GLP backs $1.37b take-private of Hong Kong's Li & Fung

The founders of Hong Kong-listed Li & Fung have teamed up with PE-owned warehouse operator GLP on a take-private offer that values their company at HK$10.7 billion ($1.37 billion).
The consortium will pay HK$1.25 per share in cash for all outstanding shares, according to a filing. The founder group – owned by brothers William and Victor Fung and their family trust – currently holds 33.2% of the company. This would be rolled over into the acquisition vehicle, but the founder group would retain a 60% voting power through a dual-class share structure. GLP China Holdings, a subsidiary of GLP, would have a 67.67% economic interest and a 40% voting interest.
The offer represents a 150% premium to the March 20 closing price of HK$0.50. Li & Fung, which built its business on sourcing and supply chain management for multinational customers, was trading above HK$19.00 in 2012, but its share price has declined steadily in recent years. Since May 2018, the stock has slumped 88% as the company struggled with destocking, store closures and bankruptcies among retailers globally but especially in the US. Now the coronavirus outbreak has thrust supply chains around the world into uncertainty.
Li & Fung said the proposed transaction would facilitate a necessary transformation of the business. It noted that, despite a strategic repositioning intended to offset digital disruption to retail, financial performance has remained under pressure and this is likely to increase given the ongoing economic headwinds. The company wants more time to restructure and invest in new technology and infrastructure – and it believes partnering with GLP can be helpful in this respect.
GLP holds 66.2% of GLP China Holdings; the other owners are not disclosed. However, a consortium including Hopu Investments, Boyu Capital and several Chinese state-owned investors did end up with nearly one-third of the company's China subsidiary in 2014 - as well as a small stake in GLP itself - after committing $2.5 billion. GLP is now controlled by Hopu, Hillhouse Capital, Bank of China, property developer China Vanke and CEO Ming Mei following an $11.5 billion privatization in 2017.
GLP has a global portfolio of around 62 million square meters – including properties under operation and in development – of which China is the largest constituent part. It delivers warehousing and logistics services to manufacturers, online and offline retailers, and third-party logistics providers. GLP has $89 billion in assets under management in real estate and private equity funds that are either created to hold properties spun out from the balance sheet or raised for direct investment.
Li & Fung was founded in Guangzhou in 1906 and established a Hong Kong presence in 1937. The company has narrowed its business in recent years to focus on supply chain solutions, logistics, and onshore wholesale services. In 2017, the furniture, beauty, and apparel verticals were divested in a $1.1 billion deal involving Hony Capital and two Fung family-controlled entities. Last year, Temasek Holdings invested $300 million in the logistics unit after plans for an IPO spinout were abandoned.
It was thought that a slimmed-down Li & Fung would be better able to meet the needs of a global economy that prioritizes speed to market, mobile-enabled and mass-customized products and services, and digitization. The company wants to build the “supply chain of the future,” leveraging its existing network, an end-to-end digital platform currently under construction, and emerging capabilities in areas like 3D printing.

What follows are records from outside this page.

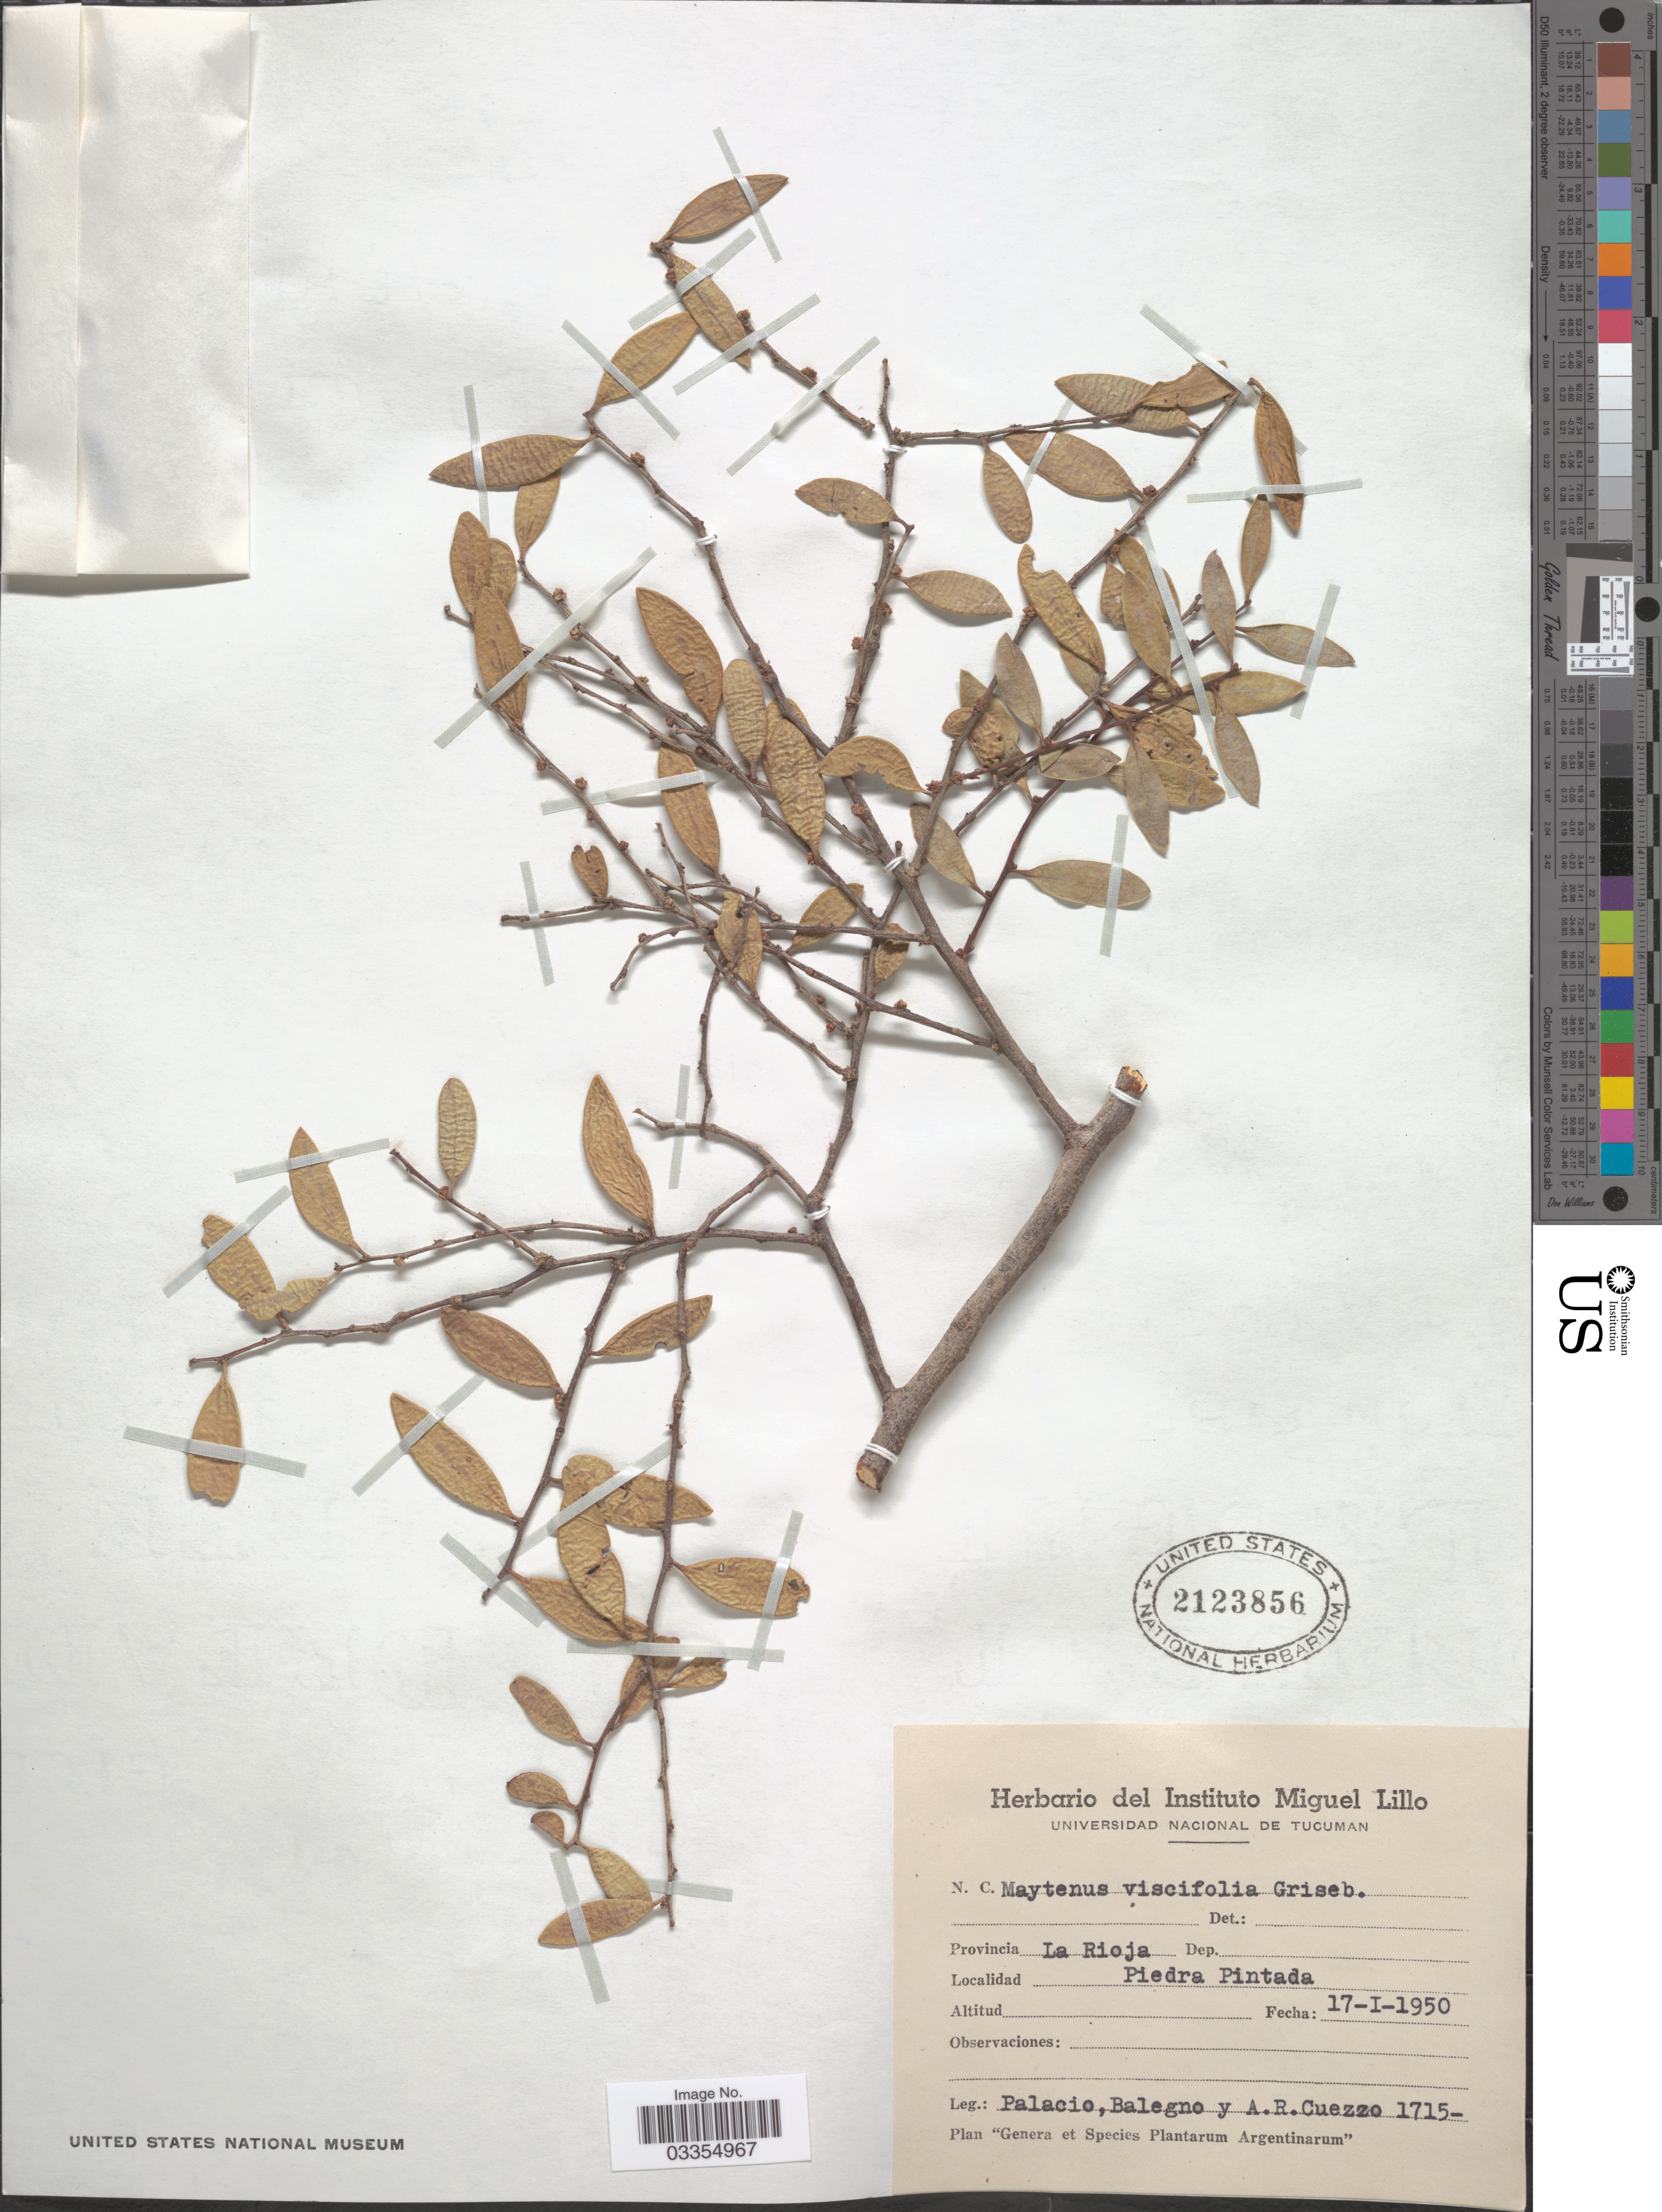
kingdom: Plantae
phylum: Tracheophyta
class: Magnoliopsida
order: Celastrales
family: Celastraceae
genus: Tricerma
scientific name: Tricerma viscifolium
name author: (Griseb.) Lundell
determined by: Strong, Mark T., (BOT), Smithsonian Institution - National Museum of Natural History (UNITED STATES)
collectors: Palacio, Balegno & A. Cuezzo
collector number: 1715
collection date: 1950-01-17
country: Argentina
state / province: La Rioja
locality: Piedra Pintada.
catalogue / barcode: US 2123856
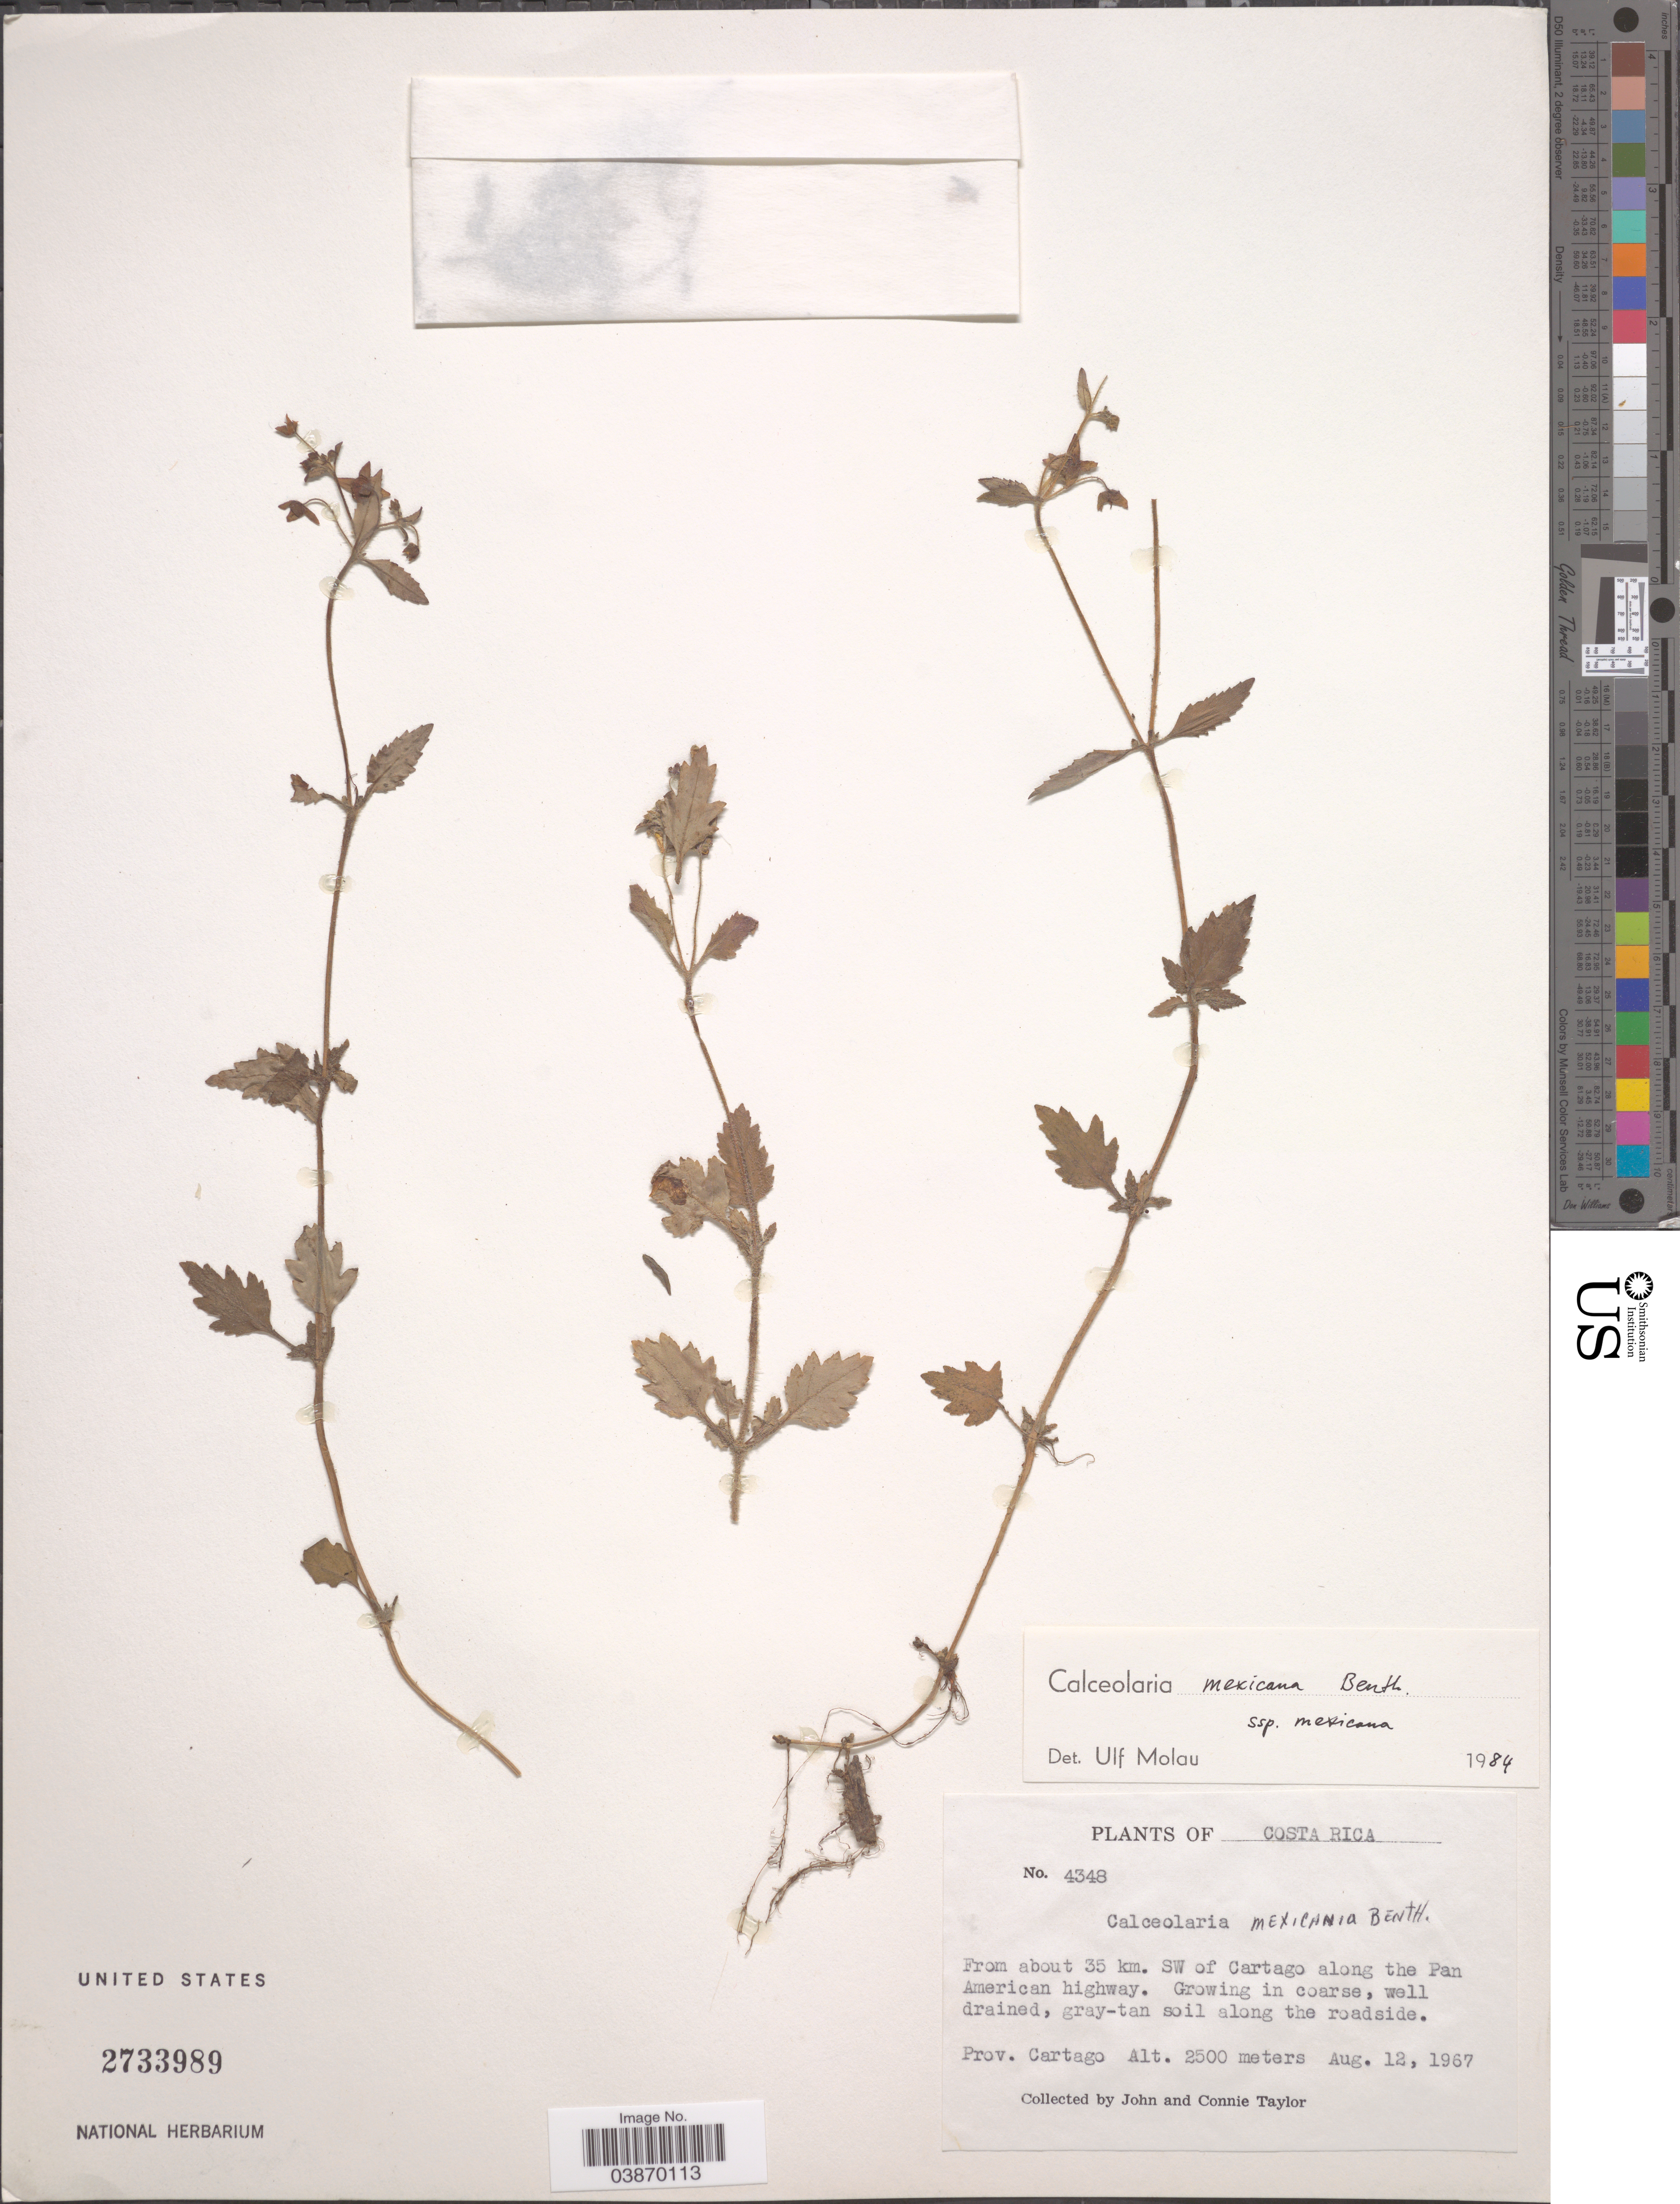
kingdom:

Turnover came to $11.4 billion in 2019, down from $12.7 billion the previous year, while net profit rose from $29 million to $54 million. Financial performance has been deteriorating since 2013, when Li & Fung generated turnover and net profit of $20.7 billion and $755 million, respectively. Supply chain solutions accounted for $8.8 billion of revenue in 2019 – and the US contributed 78% of that – with $1.17 billion from logistics and $1.44 billion from wholesale.
On COVID-19, Li & Fung is “working around the clock with customers and suppliers this period of deep uncertainty,” according to Spencer Fung, group CEO. The company stressed that it has $932 million in cash balance and over $1.5 billion in banking facilities.